In 1996, Sloot received an investment from colleague Jos van Rossum, a cigarette machine operator. The same year, Sloot and van Rossum were granted a 6-year Dutch patent for the Sloot Encoding System, naming Sloot as inventor and van Rossum as patent owner. The patent does not describe a compression scheme matching the claimed capabilities of the Sloot Encoding System.

Despite the impossibility of the encoding system, Sloot received further investment. In early 1999, Dutch investor Marcel Boekhoorn joined the group. In March 1999, the system was demonstrated to Pieper. Pieper resigned from Philips in May 1999 and joined Sloot's company as CEO, which was re-branded as The Fifth Force, Inc. The story — including an account of a demonstration in which Sloot apparently recorded and replayed a randomly selected 20-minute cooking program on a single smartcard — is told in modest detail in Tom Perkins' 2007 book Valley Boy: The Education of Tom Perkins.

== Death of Sloot ==
On July 11, 1999, Sloot was found dead, in his garden at his home in Nieuwegein, of an apparent heart attack.
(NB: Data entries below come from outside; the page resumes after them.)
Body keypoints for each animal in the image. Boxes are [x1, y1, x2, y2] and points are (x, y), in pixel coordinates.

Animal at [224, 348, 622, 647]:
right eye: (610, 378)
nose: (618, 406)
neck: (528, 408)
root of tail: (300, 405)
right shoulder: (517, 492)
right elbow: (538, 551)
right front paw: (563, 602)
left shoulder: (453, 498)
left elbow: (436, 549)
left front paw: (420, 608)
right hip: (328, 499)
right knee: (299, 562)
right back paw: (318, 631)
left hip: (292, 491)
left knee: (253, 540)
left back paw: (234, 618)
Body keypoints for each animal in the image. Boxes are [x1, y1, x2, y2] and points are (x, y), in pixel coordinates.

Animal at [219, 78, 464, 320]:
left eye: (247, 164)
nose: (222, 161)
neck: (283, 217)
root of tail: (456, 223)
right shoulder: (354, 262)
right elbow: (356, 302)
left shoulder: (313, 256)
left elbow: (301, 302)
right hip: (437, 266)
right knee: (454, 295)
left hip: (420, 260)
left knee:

He died one day before the deal was to be signed with Pieper. The family consented to an autopsy, but none was performed.

Perkins, the co-founder of the Silicon Valley venture capital firm Kleiner Perkins, had agreed to invest in the technology when Sloot died. Perkins and Pieper would have proceeded after Sloot's death, but a key piece of the technology, a compiler stored on a floppy disk, had disappeared and, despite months of searching, was never recovered.

After his death, a software engineer Sloot had worked with analysed Sloot's demonstrations. Despite Sloot's claim that his coding system stored all of its data on smart cards, his demonstration device was found to contain a hard disk. Bell says that Sloot seems to have believed that he had created a novel encryption technology, but posthumous analysis suggests that he had actually created a variation of shared dictionary compression, a known data compression technique with predictable and finite mathematical limitations. Bell speculates that Sloot thought he could overcome these limitations with better coding, and faked the demonstrations to buy time to improve the code, but that the inherent mathematical limitations of the coding system would have inevitably proven impossible to overcome.

I think Sloot thought his system could work, that he could find a way to store all possible movies in his RepaBase encoding system and look each up with a key, but he just hadn't cracked it yet. And yet, in the meantime, to get people interested, while he worked out the details, Yeah, he faked some demos. He said it's not compression, this is a key to unlock the movie. But ... there are more possible movies than can be represented with a one kilobyte key. A one kilobyte key is like less than one bit per frame of a two hour movie. It's like trying to give a unique name to a billion people using just a thousand names. No matter how you rearrange it, you can't avoid some people getting the same name.